Frank Newfeld: Legacy of pushing the limit

October 28, 2015

By Lorraine Tuson (Illustration, Interpretive, 1984)
Professor, Illustration, Sheridan College

The first class I had with Frank Newfeld left my brain exploding. He was challenging all our preconceived ideas and I was thrilled. I went back to my basement studio stumped in a good way! I knew nothing about Frank at this point except I had met someone whose class I was probably never going to miss if I could help it.

The course was called Conceptual Process and it was there that he introduced the “Personality in a Box” assignment. The task involved a non-traditional portrait of a well-known person and we were to integrate the idea of the box element also. I remember my friend's solution to this problem which was a fabulous, poetic, and mysterious interpretation of E.E. Cummings, contained in a crate lit from inside. Mine, on the other hand, was a tragic solution to David Bowie. A failed sculpture with two different coloured eyes bought from a craft store. This assignment remains close to my heart as it has turned into an amusing anecdotal story that I share with my students about how badly one can mess up and still survive. "There is not one of you who can make mistakes any worse or ridiculous than mine," I tell them. Then I invite them to prove me wrong.
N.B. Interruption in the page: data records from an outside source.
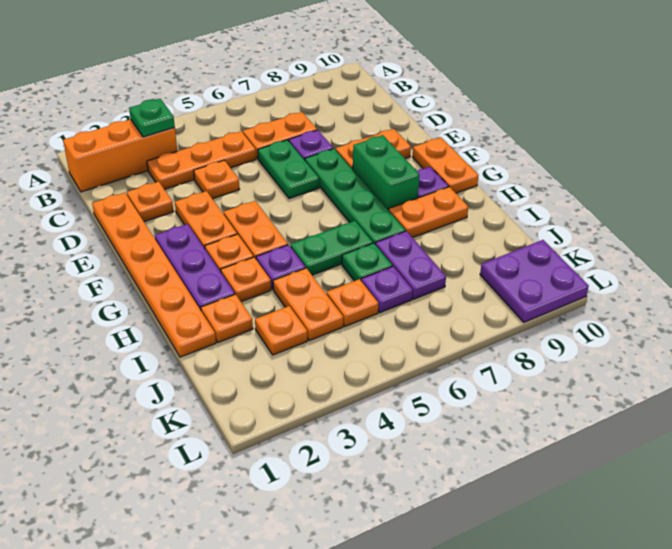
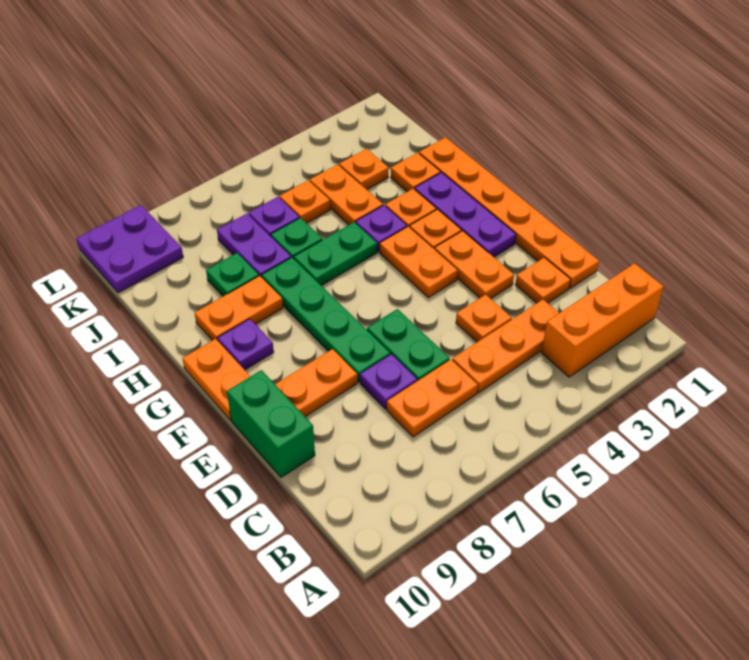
green plate B3 level 2 -> green plate I8 level 1
green brick F8:G8 level 1 -> green brick D10:E10 level 1

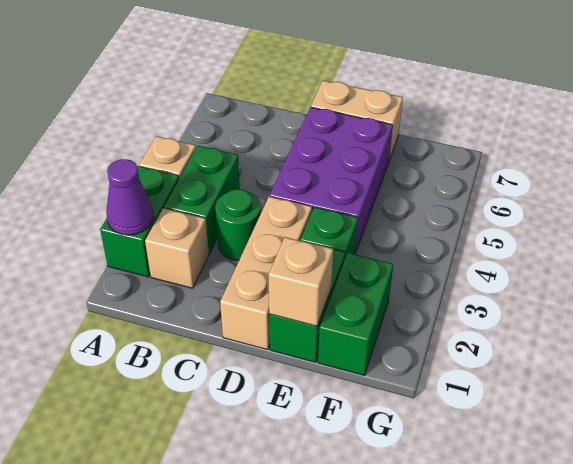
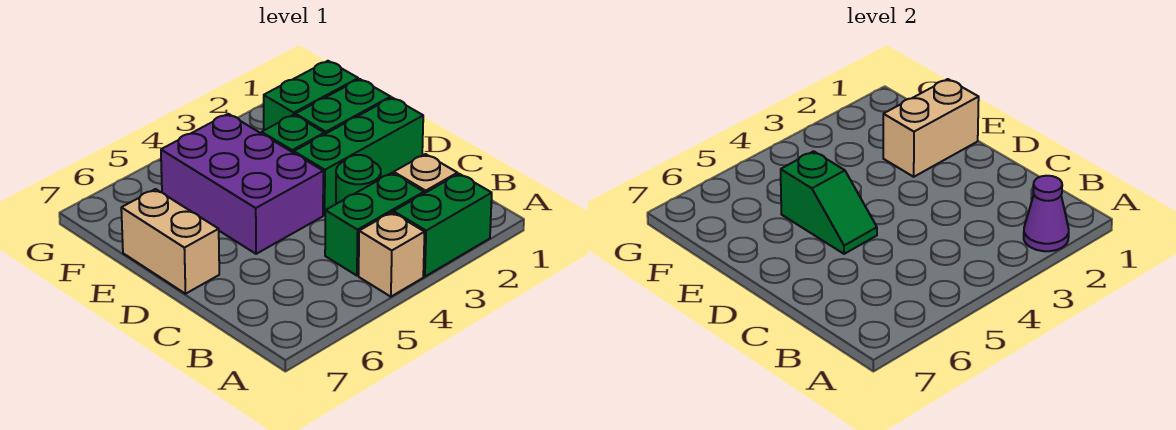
tan brick D1:D3 level 1 -> green brick D1:D3 level 1
purple brick D4:E6 level 1 -> purple brick D4:F5 level 1
none -> green slope D5:E5 level 2 top E
tan brick E1 level 2 -> tan brick E1:E2 level 2

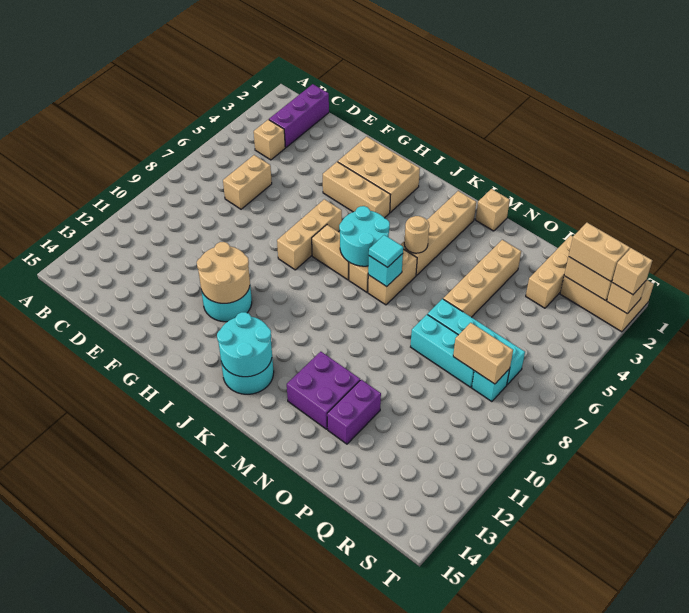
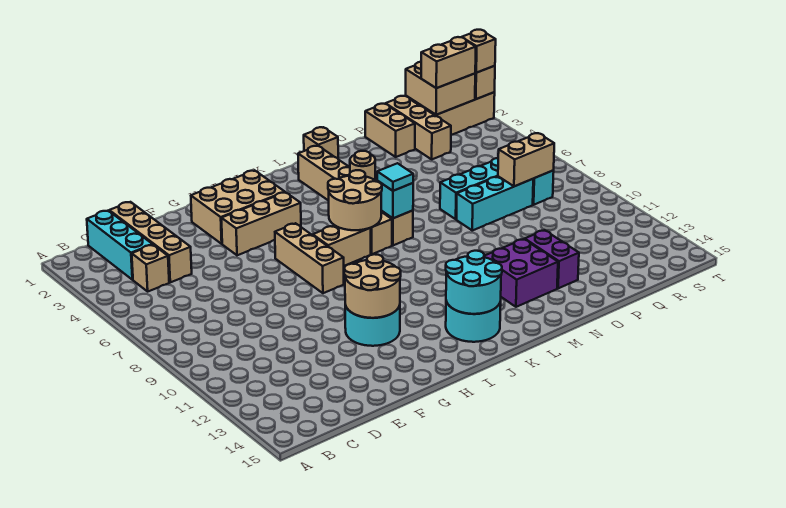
purple brick C1:C3 level 1 -> cyan brick C1:C3 level 1
tan brick D6:D7 level 1 -> tan brick P1:P2 level 1
cyan round brick J6:K7 level 2 -> tan round brick J6:K7 level 2
tan brick O3:O6 level 1 -> tan brick D1:D4 level 1

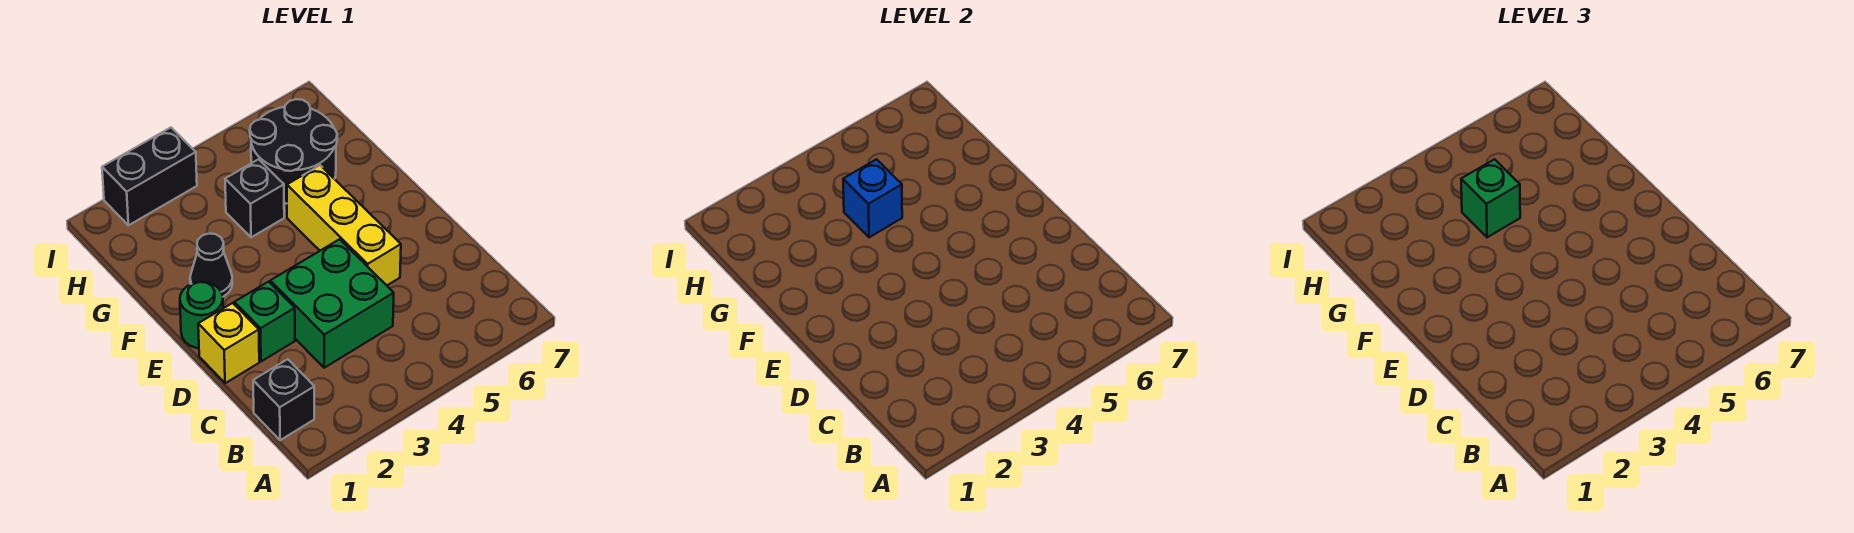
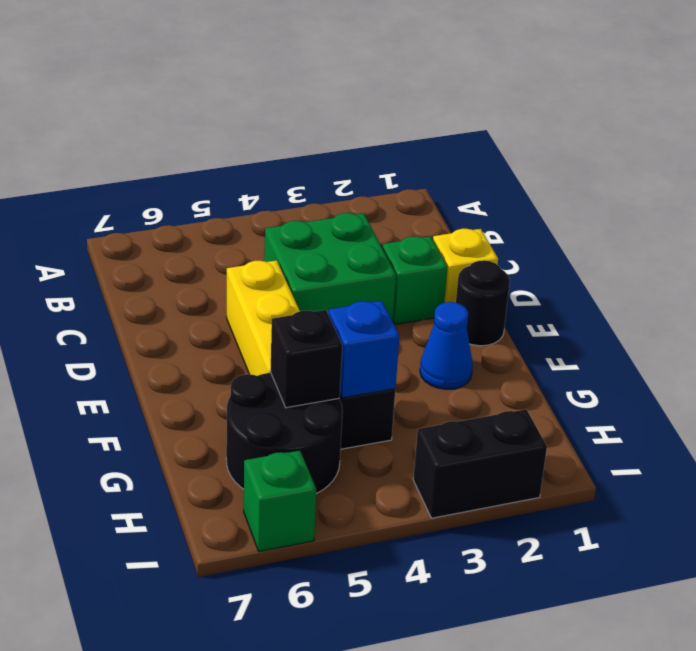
black brick B1 level 1 -> black brick G5 level 2
green round brick E1 level 1 -> black round brick E1 level 1
black cone F2 level 1 -> blue cone F2 level 1
green brick G4 level 3 -> green brick I6 level 1

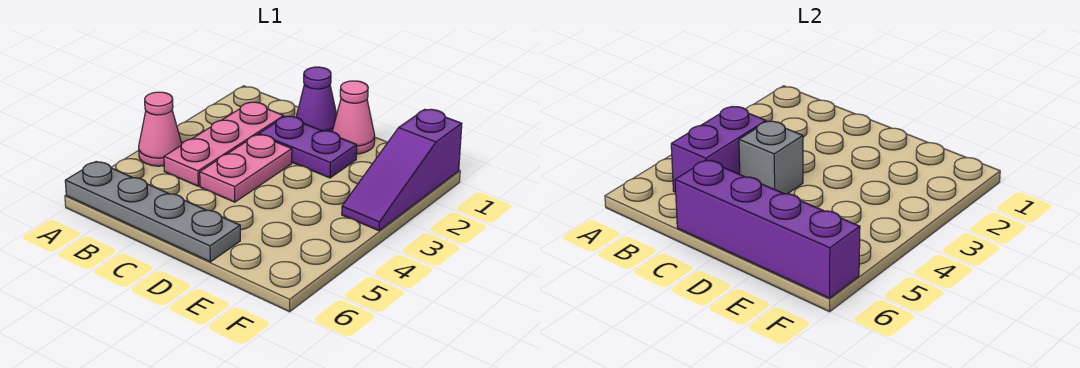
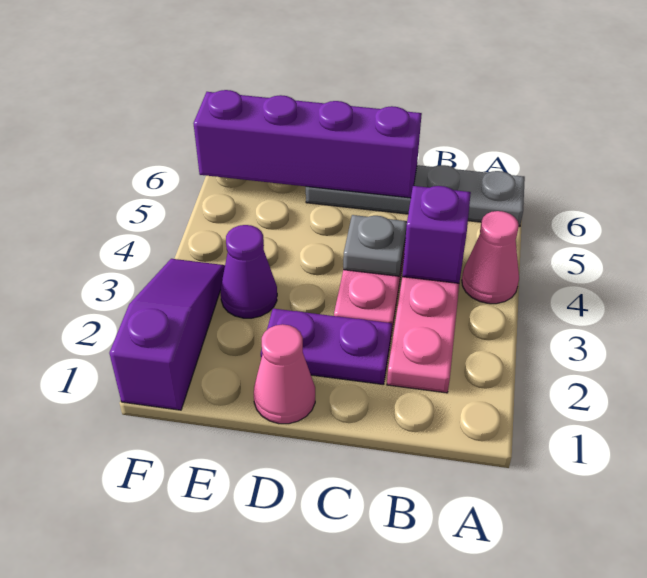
purple brick B4:B5 level 2 -> purple brick B4 level 2
purple cone C1 level 1 -> purple cone E3 level 1
grey brick C4 level 2 -> grey plate C4 level 2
There was never a question in my mind that I would major in Book Illustration and Design in my last year. I would be guaranteed to have Frank teaching. He brought in his published, original illustrations, the pen and ink and scratchboard pieces that he had become very well known for. His Grasshopper illustration always stayed with me and I recall many students trying to emulate his style. Of course, we saw Alligator Pie and originals from that book.

Frank would talk about the rhythms inherent in book design, the relationship between image and type, hierarchies and flow. His assignments were varied and challenging and his critiques pointed, perceptive and always peppered with his wit. Graduation year, the class bought Frank a bow tie to add to his collection; I don't know if I ever saw him without one.

I went on to work in a large publishing company, putting what I had learned into practice, and for many of those years was the art director, directing a team of designers and working with many freelance illustrators and photographers.

When Frank retired, I designed and hand-bound an enormous book with woven signatures and asked faculty to create an original piece of art that would be tipped in by me. Everyone was on board. The book was stored in a matching box that I made and presented to him at the end-of-year show.

Frank’s focus on the challenge of ideas and the art of illustration continue as central themes in Sheridan’s Bachelor of Illustration program today.

Frank Newfeld is a former faculty member and Head of Illustration at Sheridan. He became a Member of the Order of Canada in September 2015.